#### COMPLETE THE FOLLOWING:
• a. In the study summary, how many children gave salivary cortisol samples, and what were their ages?
• b. Reproduce the study summary word for word, starting with "Although psychosocial stress" and going on through "panel study (TAPS).".

#### EXCERPTED PASSAGE:
□ □ □
Although psychosocial stress has also been implicated as a contributor to growth failure by imposing energetic constraints during development, the direct physiological pathways by which these life history trade-offs are imposed are not well understood. This study explores associations between diurnal cortisol rhythms and differential patterns of linear child growth among the Tsimane, a horticulturalist and foraging society in the Bolivian Amazon.


Waking and bedtime salivary cortisol samples (n = 243) were collected from 53 Tsimane' children ages 1.6–6 over 3 days as part of a larger study of developmental trajectories in hypothalamic–pituitary–adrenal axis dynamics. Anthropometric measurements and survey data were collected in conjunction with the Tsimane' Amazonian panel study (TAPS).
□ □ □
#### PROVIDED DATA:

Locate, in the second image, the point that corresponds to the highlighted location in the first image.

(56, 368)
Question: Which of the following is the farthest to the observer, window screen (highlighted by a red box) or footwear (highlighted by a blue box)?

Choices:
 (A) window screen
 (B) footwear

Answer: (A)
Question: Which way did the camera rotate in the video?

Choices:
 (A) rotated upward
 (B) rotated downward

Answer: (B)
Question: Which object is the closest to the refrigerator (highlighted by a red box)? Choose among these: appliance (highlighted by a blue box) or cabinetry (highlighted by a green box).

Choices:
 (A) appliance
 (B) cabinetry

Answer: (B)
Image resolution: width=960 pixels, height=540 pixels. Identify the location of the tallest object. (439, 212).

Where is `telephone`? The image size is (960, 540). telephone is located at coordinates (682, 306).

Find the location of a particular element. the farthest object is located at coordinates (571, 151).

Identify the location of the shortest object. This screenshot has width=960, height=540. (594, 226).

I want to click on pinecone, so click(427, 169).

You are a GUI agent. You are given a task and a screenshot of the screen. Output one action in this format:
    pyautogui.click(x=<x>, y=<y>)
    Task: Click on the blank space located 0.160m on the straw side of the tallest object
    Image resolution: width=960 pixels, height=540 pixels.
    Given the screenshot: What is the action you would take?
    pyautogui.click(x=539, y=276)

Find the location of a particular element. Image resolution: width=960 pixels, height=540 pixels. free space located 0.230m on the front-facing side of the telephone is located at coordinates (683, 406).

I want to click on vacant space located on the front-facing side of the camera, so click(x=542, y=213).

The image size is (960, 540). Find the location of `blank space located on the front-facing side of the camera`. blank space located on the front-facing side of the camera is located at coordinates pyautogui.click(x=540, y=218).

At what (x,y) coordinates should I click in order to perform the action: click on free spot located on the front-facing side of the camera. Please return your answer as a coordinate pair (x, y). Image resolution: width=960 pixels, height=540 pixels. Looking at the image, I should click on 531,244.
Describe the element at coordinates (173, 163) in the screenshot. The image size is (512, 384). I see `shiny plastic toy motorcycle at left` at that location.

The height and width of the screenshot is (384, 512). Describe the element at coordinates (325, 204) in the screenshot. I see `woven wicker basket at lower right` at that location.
□ □ □
#### ANSWERS PROVIDED:
• a. 53 Tsimane' children, ages 1.6–6.

• b.
Although psychosocial stress has also been implicated as a contributor to growth failure by imposing energetic constraints during development, the direct physiological pathways by which these life history trade-offs are imposed are not well understood. This study explores associations between diurnal cortisol rhythms and differential patterns of linear child growth among the Tsimane, a horticulturalist and foraging society in the Bolivian Amazon.


Waking and bedtime salivary cortisol samples (n = 243) were collected from 53 Tsimane' children ages 1.6–6 over 3 days as part of a larger study of developmental trajectories in hypothalamic–pituitary–adrenal axis dynamics. Anthropometric measurements and survey data were collected in conjunction with the Tsimane' Amazonian panel study (TAPS).